**What to produce**
Convert every line of text in the data into a numbered list, one line per item, leaving out any blank lines.

**Input records**
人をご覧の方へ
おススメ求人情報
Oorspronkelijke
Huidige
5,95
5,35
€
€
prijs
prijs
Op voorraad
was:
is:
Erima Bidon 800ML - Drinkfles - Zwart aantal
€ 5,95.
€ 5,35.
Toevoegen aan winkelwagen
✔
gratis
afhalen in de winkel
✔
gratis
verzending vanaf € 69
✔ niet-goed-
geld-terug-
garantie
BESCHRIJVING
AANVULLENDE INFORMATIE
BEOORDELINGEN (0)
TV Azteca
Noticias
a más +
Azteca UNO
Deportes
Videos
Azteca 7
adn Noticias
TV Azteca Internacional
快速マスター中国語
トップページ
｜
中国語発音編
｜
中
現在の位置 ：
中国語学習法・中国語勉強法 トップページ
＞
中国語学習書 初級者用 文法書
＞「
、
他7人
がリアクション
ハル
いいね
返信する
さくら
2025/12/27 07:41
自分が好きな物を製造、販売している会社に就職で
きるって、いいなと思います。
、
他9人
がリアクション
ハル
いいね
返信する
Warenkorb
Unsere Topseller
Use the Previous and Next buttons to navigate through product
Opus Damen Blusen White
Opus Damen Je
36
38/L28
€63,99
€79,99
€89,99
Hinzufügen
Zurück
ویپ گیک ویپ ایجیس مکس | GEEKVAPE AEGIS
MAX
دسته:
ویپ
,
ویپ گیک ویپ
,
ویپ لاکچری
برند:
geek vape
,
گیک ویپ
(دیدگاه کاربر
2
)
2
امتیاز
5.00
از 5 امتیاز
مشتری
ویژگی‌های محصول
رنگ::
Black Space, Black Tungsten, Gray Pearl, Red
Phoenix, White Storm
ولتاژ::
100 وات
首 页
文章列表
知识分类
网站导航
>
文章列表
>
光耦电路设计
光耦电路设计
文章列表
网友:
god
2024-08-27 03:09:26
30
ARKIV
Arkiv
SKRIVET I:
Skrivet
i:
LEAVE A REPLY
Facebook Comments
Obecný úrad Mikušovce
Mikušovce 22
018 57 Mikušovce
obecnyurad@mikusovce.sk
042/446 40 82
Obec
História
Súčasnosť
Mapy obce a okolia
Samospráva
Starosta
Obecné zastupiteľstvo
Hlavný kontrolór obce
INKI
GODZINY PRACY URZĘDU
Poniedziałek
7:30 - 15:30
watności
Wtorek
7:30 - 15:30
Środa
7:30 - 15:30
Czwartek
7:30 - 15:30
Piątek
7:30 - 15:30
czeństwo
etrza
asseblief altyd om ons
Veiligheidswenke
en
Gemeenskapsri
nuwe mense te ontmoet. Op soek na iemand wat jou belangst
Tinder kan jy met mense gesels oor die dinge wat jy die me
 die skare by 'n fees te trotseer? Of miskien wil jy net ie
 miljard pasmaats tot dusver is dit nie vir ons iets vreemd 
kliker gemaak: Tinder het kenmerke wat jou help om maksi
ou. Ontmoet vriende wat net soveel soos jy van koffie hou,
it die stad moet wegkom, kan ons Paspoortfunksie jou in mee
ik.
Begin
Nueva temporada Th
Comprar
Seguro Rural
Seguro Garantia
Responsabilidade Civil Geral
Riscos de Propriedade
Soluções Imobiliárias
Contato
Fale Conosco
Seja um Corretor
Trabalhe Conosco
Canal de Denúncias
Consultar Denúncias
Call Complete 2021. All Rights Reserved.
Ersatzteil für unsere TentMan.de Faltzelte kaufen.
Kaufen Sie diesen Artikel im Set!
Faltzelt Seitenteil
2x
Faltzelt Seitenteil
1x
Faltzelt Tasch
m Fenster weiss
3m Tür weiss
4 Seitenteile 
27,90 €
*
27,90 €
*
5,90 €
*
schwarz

**Answer**
1. 人をご覧の方へ
2. おススメ求人情報
3. Oorspronkelijke
4. Huidige
5. 5,95
6. 5,35
7. €
8. €
9. prijs
10. prijs
11. Op voorraad
12. was:
13. is:
14. Erima Bidon 800ML - Drinkfles - Zwart aantal
15. € 5,95.
16. € 5,35.
17. Toevoegen aan winkelwagen
18. ✔
19. gratis
20. afhalen in de winkel
21. ✔
22. gratis
23. verzending vanaf € 69
24. ✔ niet-goed-
25. geld-terug-
26. garantie
27. BESCHRIJVING
28. AANVULLENDE INFORMATIE
29. BEOORDELINGEN (0)
30. TV Azteca
31. Noticias
32. a más +
33. Azteca UNO
34. Deportes
35. Videos
36. Azteca 7
37. adn Noticias
38. TV Azteca Internacional
39. 快速マスター中国語
40. トップページ
41. ｜
42. 中国語発音編
43. ｜
44. 中
45. 現在の位置 ：
46. 中国語学習法・中国語勉強法 トップページ
47. ＞
48. 中国語学習書 初級者用 文法書
49. ＞「
50. 、
51. 他7人
52. がリアクション
53. ハル
54. いいね
55. 返信する
56. さくら
57. 2025/12/27 07:41
58. 自分が好きな物を製造、販売している会社に就職で
59. きるって、いいなと思います。
60. 、
61. 他9人
62. がリアクション
63. ハル
64. いいね
65. 返信する
66. Warenkorb
67. Unsere Topseller
68. Use the Previous and Next buttons to navigate through product
69. Opus Damen Blusen White
70. Opus Damen Je
71. 36
72. 38/L28
73. €63,99
74. €79,99
75. €89,99
76. Hinzufügen
77. Zurück
78. ویپ گیک ویپ ایجیس مکس | GEEKVAPE AEGIS
79. MAX
80. دسته:
81. ویپ
82. ,
83. ویپ گیک ویپ
84. ,
85. ویپ لاکچری
86. برند:
87. geek vape
88. ,
89. گیک ویپ
90. (دیدگاه کاربر
91. 2
92. )
93. 2
94. امتیاز
95. 5.00
96. از 5 امتیاز
97. مشتری
98. ویژگی‌های محصول
99. رنگ::
100. Black Space, Black Tungsten, Gray Pearl, Red
101. Phoenix, White Storm
102. ولتاژ::
103. 100 وات
104. 首 页
105. 文章列表
106. 知识分类
107. 网站导航
108. >
109. 文章列表
110. >
111. 光耦电路设计
112. 光耦电路设计
113. 文章列表
114. 网友:
115. god
116. 2024-08-27 03:09:26
117. 30
118. ARKIV
119. Arkiv
120. SKRIVET I:
121. Skrivet
122. i:
123. LEAVE A REPLY
124. Facebook Comments
125. Obecný úrad Mikušovce
126. Mikušovce 22
127. 018 57 Mikušovce
128. obecnyurad@mikusovce.sk
129. 042/446 40 82
130. Obec
131. História
132. Súčasnosť
133. Mapy obce a okolia
134. Samospráva
135. Starosta
136. Obecné zastupiteľstvo
137. Hlavný kontrolór obce
138. INKI
139. GODZINY PRACY URZĘDU
140. Poniedziałek
141. 7:30 - 15:30
142. watności
143. Wtorek
144. 7:30 - 15:30
145. Środa
146. 7:30 - 15:30
147. Czwartek
148. 7:30 - 15:30
149. Piątek
150. 7:30 - 15:30
151. czeństwo
152. etrza
153. asseblief altyd om ons
154. Veiligheidswenke
155. en
156. Gemeenskapsri
157. nuwe mense te ontmoet. Op soek na iemand wat jou belangst
158. Tinder kan jy met mense gesels oor die dinge wat jy die me
159.  die skare by 'n fees te trotseer? Of miskien wil jy net ie
160.  miljard pasmaats tot dusver is dit nie vir ons iets vreemd 
161. kliker gemaak: Tinder het kenmerke wat jou help om maksi
162. ou. Ontmoet vriende wat net soveel soos jy van koffie hou,
163. it die stad moet wegkom, kan ons Paspoortfunksie jou in mee
164. ik.
165. Begin
166. Nueva temporada Th
167. Comprar
168. Seguro Rural
169. Seguro Garantia
170. Responsabilidade Civil Geral
171. Riscos de Propriedade
172. Soluções Imobiliárias
173. Contato
174. Fale Conosco
175. Seja um Corretor
176. Trabalhe Conosco
177. Canal de Denúncias
178. Consultar Denúncias
179. Call Complete 2021. All Rights Reserved.
180. Ersatzteil für unsere TentMan.de Faltzelte kaufen.
181. Kaufen Sie diesen Artikel im Set!
182. Faltzelt Seitenteil
183. 2x
184. Faltzelt Seitenteil
185. 1x
186. Faltzelt Tasch
187. m Fenster weiss
188. 3m Tür weiss
189. 4 Seitenteile 
190. 27,90 €
191. *
192. 27,90 €
193. *
194. 5,90 €
195. *
196. schwarz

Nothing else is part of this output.